If Senate Bill 1159 passes, Medicaid expansion would require an additional 11 districts in order for it to be placed on the ballot.

"There is no doubt that this is a punitive bill, designed to retaliate against a successful ballot measure that people didn't agree with in the legislature," said Representative Mathew Erpelding, (D) Boise.

But the leader of the Senate says otherwise. He stated that this bill did not come about because Medicaid expansion passed: "The timing is very unfortunate in my mind. This is something that's been talked about for the last several years," said Senator Brent Hill, (R) Rexburg.

The last time stricter regulations were put in place was in 2013, after Idaho voters repealed the State Superintendent's anti-teacher reform laws. Now, opponents of the bill argue this bill would be too strict and would require 92 percent of the districts to have 10 percent of signatures.

"The argument that it's easier to get volunteers now is flat not true. You can't sign people up on the internet," said Erpelding.
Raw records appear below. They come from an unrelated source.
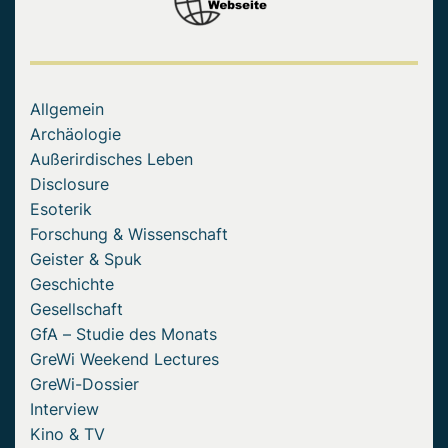
Allgemein
Archäologie
Außerirdisches Leben
Disclosure
Esoterik
Forschung & Wissenschaft
Geister & Spuk
Geschichte
Gesellschaft
GfA – Studie des Monats
GreWi Weekend Lectures
GreWi-Dossier
Interview
Kino & TV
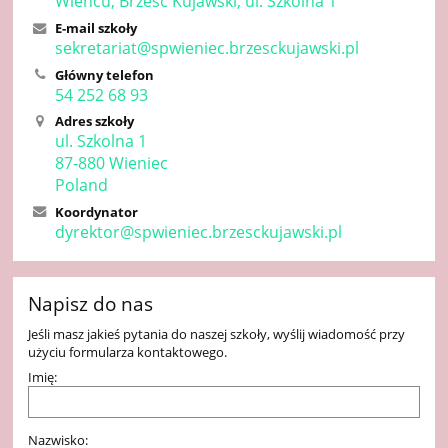
Wieńcu, Brześć Kujawski, ul. Szkolna 1
E-mail szkoły
sekretariat@spwieniec.brzesckujawski.pl
Główny telefon
54 252 68 93
Adres szkoły
ul. Szkolna 1
87-880 Wieniec
Poland
Koordynator
dyrektor@spwieniec.brzesckujawski.pl
Napisz do nas
Jeśli masz jakieś pytania do naszej szkoły, wyślij wiadomość przy
użyciu formularza kontaktowego.
Imię:
Nazwisko:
So people have to go knocking in the urban districts where homes are only feet away, but also in the non-urban districts where you won't find people for miles. All that extra legwork costs a lot money. "This way you make it so only millionaires and billionaires can get an initiative because they would be the ones that have the money and the infrastructure to hire the people to get the signatures," said Erpelding.

And proponents say that, while difficult, there needs to be a high threshold to get an issue on the ballot.

"It should be a difficult process. Nobody wants to make it so easy that we're just gonna have all these different things to vote on," said Hill.

Senator Hill said there are already three initiatives that have been filed for the next election, and one of them is an initiative to repeal this bill, if it passes in this legislative session.